Monday 12 August 2013

Ending the obsession with deficit reduction

Most politicians are economically illiterate, preferring homespun wisdom to intelligent macroeconomic analysis.

Thanks to Liberator Collective member Gareth Epps, who (via Mark Pack) spotted an article by Professor Simon Wren-Lewis on his blog mainly macro. Wren-Lewis explains why Nick Clegg’s economics motion at this September’s Liberal Democrat conference is wrong-headed. He summarises the motion as asserting that:
...the best thing that has happened to the UK economy recently has been that the deficit has come down. The message seems clear: reduction of the budget deficit is the number one priority and all else has to be subsumed to that.
Now you might in Clegg’s defense say that he has to put it this way, as he has been part of a government which has made deficit reduction the overriding priority.
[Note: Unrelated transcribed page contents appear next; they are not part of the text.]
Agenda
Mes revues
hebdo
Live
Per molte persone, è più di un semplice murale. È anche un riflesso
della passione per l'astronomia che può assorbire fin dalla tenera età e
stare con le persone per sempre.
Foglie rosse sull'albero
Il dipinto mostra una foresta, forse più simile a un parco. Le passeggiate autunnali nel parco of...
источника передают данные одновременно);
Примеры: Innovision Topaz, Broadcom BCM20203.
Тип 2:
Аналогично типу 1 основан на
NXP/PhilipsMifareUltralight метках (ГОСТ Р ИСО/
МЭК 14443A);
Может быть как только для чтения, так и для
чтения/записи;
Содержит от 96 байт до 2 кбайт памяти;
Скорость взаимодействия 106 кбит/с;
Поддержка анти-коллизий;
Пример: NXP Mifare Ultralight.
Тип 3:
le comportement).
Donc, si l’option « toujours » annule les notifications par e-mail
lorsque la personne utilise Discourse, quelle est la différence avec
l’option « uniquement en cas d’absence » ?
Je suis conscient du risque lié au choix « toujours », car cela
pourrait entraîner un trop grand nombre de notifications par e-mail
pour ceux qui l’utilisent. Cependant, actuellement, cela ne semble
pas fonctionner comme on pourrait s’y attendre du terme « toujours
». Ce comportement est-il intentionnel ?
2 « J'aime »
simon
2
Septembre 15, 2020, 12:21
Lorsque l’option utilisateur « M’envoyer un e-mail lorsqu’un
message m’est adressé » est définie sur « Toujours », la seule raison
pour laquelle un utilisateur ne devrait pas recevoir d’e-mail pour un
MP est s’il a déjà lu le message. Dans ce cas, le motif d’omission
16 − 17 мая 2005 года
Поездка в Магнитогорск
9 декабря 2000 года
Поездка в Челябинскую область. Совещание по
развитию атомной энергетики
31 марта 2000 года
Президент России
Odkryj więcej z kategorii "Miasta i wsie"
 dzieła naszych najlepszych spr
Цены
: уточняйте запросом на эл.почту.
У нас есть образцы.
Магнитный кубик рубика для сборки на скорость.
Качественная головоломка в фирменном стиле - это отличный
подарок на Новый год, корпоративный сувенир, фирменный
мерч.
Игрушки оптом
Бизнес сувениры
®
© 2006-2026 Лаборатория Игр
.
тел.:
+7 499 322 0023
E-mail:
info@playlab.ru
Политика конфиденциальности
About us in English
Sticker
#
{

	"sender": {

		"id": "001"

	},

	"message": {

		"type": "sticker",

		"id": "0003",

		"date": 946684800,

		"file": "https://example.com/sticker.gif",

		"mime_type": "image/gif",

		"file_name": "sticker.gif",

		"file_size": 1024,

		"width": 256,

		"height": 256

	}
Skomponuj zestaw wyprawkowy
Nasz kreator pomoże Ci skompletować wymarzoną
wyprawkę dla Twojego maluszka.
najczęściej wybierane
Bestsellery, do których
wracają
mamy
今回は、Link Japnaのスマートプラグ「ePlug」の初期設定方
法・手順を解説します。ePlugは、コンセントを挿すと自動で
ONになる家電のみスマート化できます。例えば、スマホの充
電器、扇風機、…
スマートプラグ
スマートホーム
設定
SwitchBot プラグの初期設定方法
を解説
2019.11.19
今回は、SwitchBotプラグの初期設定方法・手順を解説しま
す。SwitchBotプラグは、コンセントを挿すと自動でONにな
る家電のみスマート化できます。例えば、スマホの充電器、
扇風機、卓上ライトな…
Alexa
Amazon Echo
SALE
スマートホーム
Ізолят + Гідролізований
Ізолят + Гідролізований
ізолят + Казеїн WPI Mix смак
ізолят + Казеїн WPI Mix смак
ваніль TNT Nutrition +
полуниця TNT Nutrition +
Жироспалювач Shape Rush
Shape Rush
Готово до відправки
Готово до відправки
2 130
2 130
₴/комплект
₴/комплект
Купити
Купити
I think that is simply wrong. He could say instead that the focus on deficit reduction was appropriate given all the uncertainty as the Eurozone crisis broke. However now it is clear that this was a crisis specific to the Eurozone, and with interest rates on UK borrowing really low and likely to stay there, the UK can make reducing unemployment the priority, while still of course operating a prudent fiscal policy in the longer term. In other words, he could begin to de-prioritise deficit reduction. The fact that he chooses to do the complete opposite suggests he is content to see fiscal policy as an extension of household financial management. We will see in September whether the Party as a whole is happy to follow its leader in ignoring 80 years of macroeconomic analysis.
So the conference will be faced with a choice between Clegg’s Tory-lite folk wisdom or intelligent macroeconomic analysis. If ever there were a case for delivering a humiliating defeat to the leader, this is it.

1 comment:

  1. If I have one criticism of this Liberatory blog post it is that you quote the criticism of the motion without also quoting the very interesting alternative Simon Wren-Lewis suggests - more borrowing for investment when borrowing is cheap.